Proof (certainly wrong in view of the comment below but can't find the flaw in the following argument)

Assume that $\left\lvert A \right\rvert$ is infinite. Then consider the quantity $$\displaystyle\lim_{x\to x_0+}f(x)-\displaystyle\lim_{x\to x_0-}f(x)$$for all $x_0\in A$. Now consider, $$B=\left\{\left\lvert\lim_{x\to x_0+}f(x)-\lim_{x\to x_0-}f(x)\right\rvert\mid x_0\in A\right\}$$Note that $B$ is bounded and $B\ne \emptyset$. So, $\sup B$ exists. Now define, $$\sup B\ge d_n> \dfrac{(n-1)\sup B}{n}$$ where $d_n\in B\setminus \{d_1,d_2,\ldots,d_{n-1}\}$

Then the series $\displaystyle\sum_{i=1}^\infty d_i$ diverges.

My conclusion followed from this argument.

Answer 1

Let me answer by first constructing a non-decreasing function $[0,1]\rightarrow[0,1]$ with a discontinuity at every point $2^{-n}$ for $n>0$. In particular, set $f(x)=1$ for every $x\in (\frac{1}2,1]$ and say $f(x)=\frac{f(2x)}2$ for every $x\in [0,1]$. This defines a function with infinitely many discontinuities with the following self-similar graph:
$\hskip1.5in$
One could also write this $f$ in closed form as $f(x)=2^{\lfloor\log_2(x)\rfloor}$. One could also consider the function $g(x)=f(x)+x$ if one desires a strictly increasing function with the same property.

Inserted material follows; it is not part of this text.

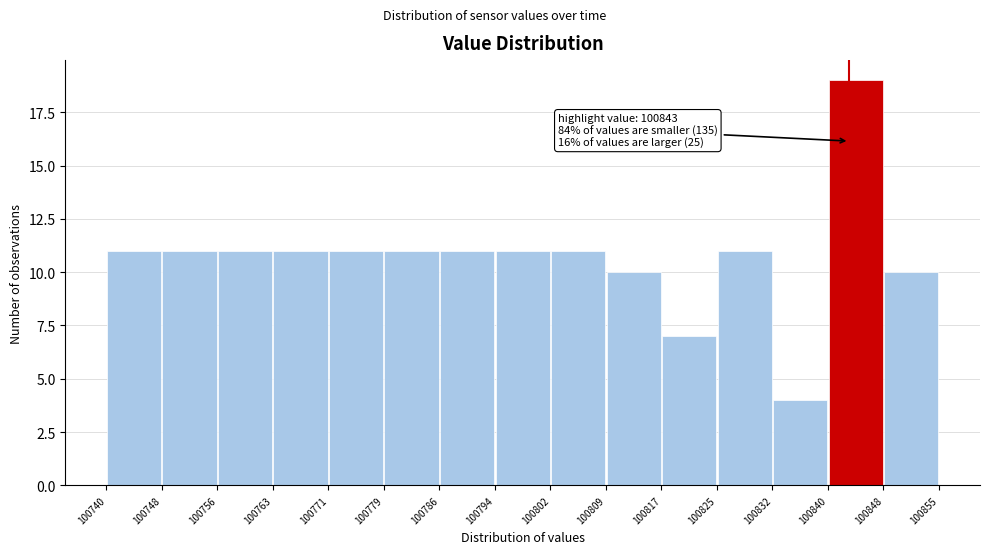

Over which range of the x-axis is the bar tallest?

100840 to 100848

Now, let us examine why your proof does not properly handle this case. The set $B$ is precisely: $$B=\{2^{-n}:n>0\}\cup \{0\}$$ and satisfies $$\sum_{b\in B}b=1$$ which immediately is a problem for your argument. Your argument correctly takes that there exists a $b\in B$ in any open interval around $\sup B$, but it incorrectly assumes these to be distinct. In this particular instance, $\sup B$ is the maximum of $B$ and is isolated from other points (rather than situation you seem to be imagining, where $\sup B$ is not in $B$, but rather is an accumulation point of $B$).

Answer 2

• Take the graphic of any function you like, which is both continuous and monotonous over a finite interval of your choice $[a,~b]$.

• Map said interval to $[0,1]$ using $x\mapsto\dfrac{x-a}{b-a}$.

• Divide the new interval $[0,1]$ into an infinite number of subintervals of the form $\bigg(\dfrac1{n+1},\dfrac1n\bigg]$.

• Let the graphic on $\bigg(\dfrac12,1\bigg]$ untouched, and move the graphic on $\bigg[0,\dfrac12\bigg]$ upwards by $\dfrac1{2^2}$, if the function is descending, or downwards by $\dfrac1{2^2}$, if it's ascending.

• Similarly for $\bigg(\dfrac13,\dfrac12\bigg]$ and $\bigg[0,\dfrac13\bigg]$, leaving the former untouched, and translating the latter vertically by $\dfrac1{3^2}$, etc.

• I intentionally chose the quantum of translation $\dfrac1{n^2}$ instead of just $\dfrac1n$, because I wanted to avoid follow up questions of the form: But then the value in $0$ will tend towards $\pm\infty$, since the harmonic series diverges, thus rendering the length of the function's value domain infinite. How could we avoid that, so that both its definition domain and image domain are finite ?

Hope this helps!